If both nanobridge A and nanobridge B are simply bridging their ethernet
and wifi interfaces, then we have the following problems:
1. If e.g. nanobridge A sends a DHCP request, then it will be received by
both N750 A and N750 B and they will have no reliable way of know if the
request was sent by "their" nanobridge or the remote nanobridge.
2. When managing e.g. nanobridge A via the N750 A web admin interface it
will be impossible for nanobridge A to know whether it should grant admin
access to N750 A or N750 B.
I can think of only two solutions to this:
1. Pre-configure all antenna-nodes with static IPs and knowledge of which
N750 node is their parent.
2. Don't bridge the ethernet and wifi interfaces on antenna-nodes and
instead run babel on them.
There's a third solution: On boot-up the antenna-nodes do not bridge their
interfaces. They then get an IP from the N750 and run a hook script that
bridges the two interfaces. Another hook script is run to unbridge upon
physical ethernet disconnect.
Unfortunately it seems like it's not possible to use dnsmasq as the dhcp
server on these interfaces since the netmask will be /32 on the N750 and
dnsmasq figures out which interface to use based on the subnet. It might be
better to make a very very simple dhcp-like server that uses a different
port and only ever gives out one specific IP for each port. This might not
be a bad thing since it will prevent normal DHCP clients from getting an IP
when they connect to the N750 ethernet ports dedicated to antenna-nodes.

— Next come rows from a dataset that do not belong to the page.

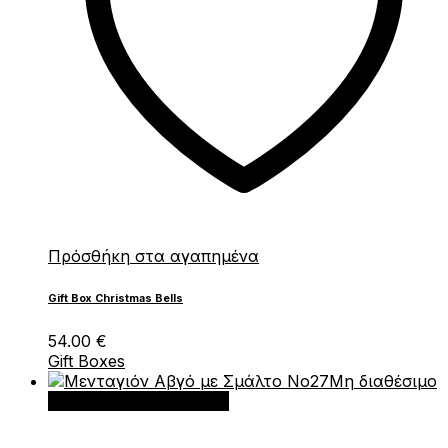
Πρόσθήκη στα αγαπημένα
Gift Box Christmas Bells
54.00
€
Gift Boxes
Μη διαθέσιμο
Διαβάστε περισσότερα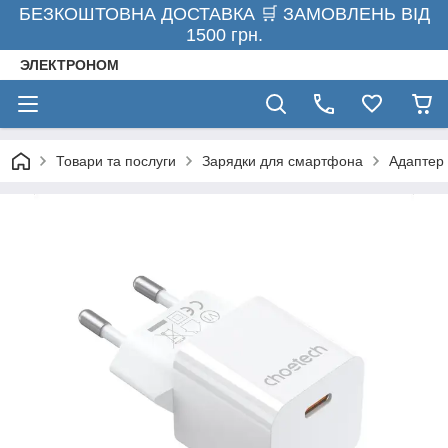
БЕЗКОШТОВНА ДОСТАВКА 🛒 ЗАМОВЛЕНЬ ВІД
1500 грн.
ЭЛЕКТРОНОМ
Товари та послуги
Зарядки для смартфона
Адаптер 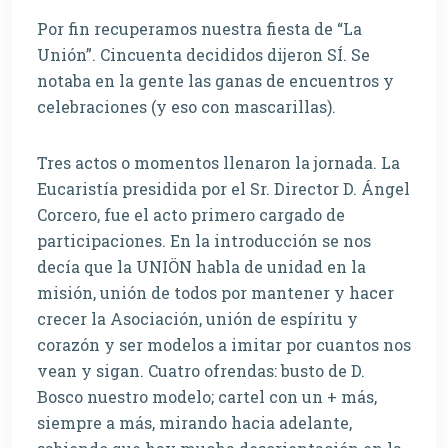
Por fin recuperamos nuestra fiesta de “La
Unión”. Cincuenta decididos dijeron SÍ. Se
notaba en la gente las ganas de encuentros y
celebraciones (y eso con mascarillas).
Tres actos o momentos llenaron la jornada. La
Eucaristía presidida por el Sr. Director D. Ángel
Corcero, fue el acto primero cargado de
participaciones. En la introducción se nos
decía que la UNIÖN habla de unidad en la
misión, unión de todos por mantener y hacer
crecer la Asociación, unión de espíritu y
corazón y ser modelos a imitar por cuantos nos
vean y sigan. Cuatro ofrendas: busto de D.
Bosco nuestro modelo; cartel con un + más,
siempre a más, mirando hacia adelante,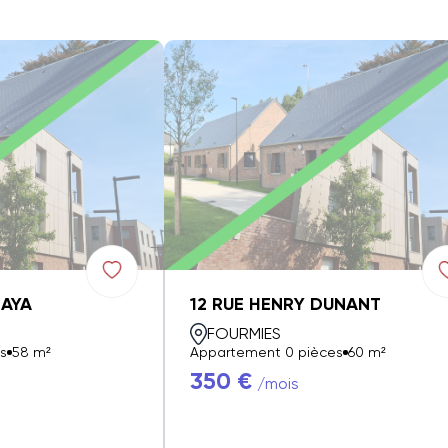
ZAYA
12 RUE HENRY DUNANT
FOURMIES
s
58 m²
Appartement 0 pièces
60 m²
350 €
/mois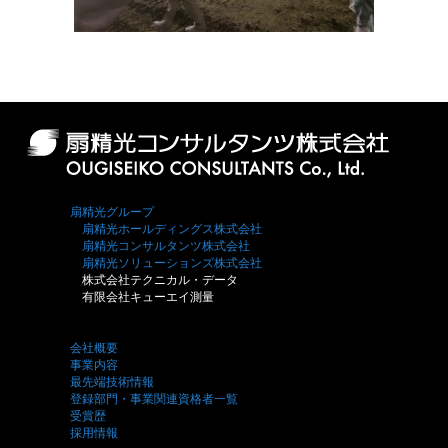
扇精光グループ
扇精光ホールディングス株式会社
扇精光コンサルタンツ株式会社
扇精光ソリューションズ株式会社
株式会社テクニカル・データ
有限会社キューエイ測量
会社概要
事業内容
最先端技術情報
登録部門・事業関連資格者一覧
受賞歴
採用情報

I like solution 2 much better since it's easier
for both us and node
operators. Not sure if we'll see a performance hit if we don't bridge. We
have a few nanobridges though so we could easily test this.
What do y'all say?
PS: Obviously babel channel diversity doesn't apply to antenna nodes since
babel sees them as ethernet interfaces but since they are mostly
directional and far away from the N750 it is fine to treat them as having
no interference, which is the default for ethernet interfaces anyway.
PPS: Did you know that the default STP delay when adding an interface to a
bridge is apparently 30 seconds? Not sure if OpenWRT has a different
default or maybe uses RSTP (rapid spanning tree protocol) to deal with
this, but if not then it is something to be aware of in order to now go
insane when troubleshooting. From:
http://www.linuxfoundation.org/collaborate/workgroups/networking/bridge#Doe…
--
marc/juul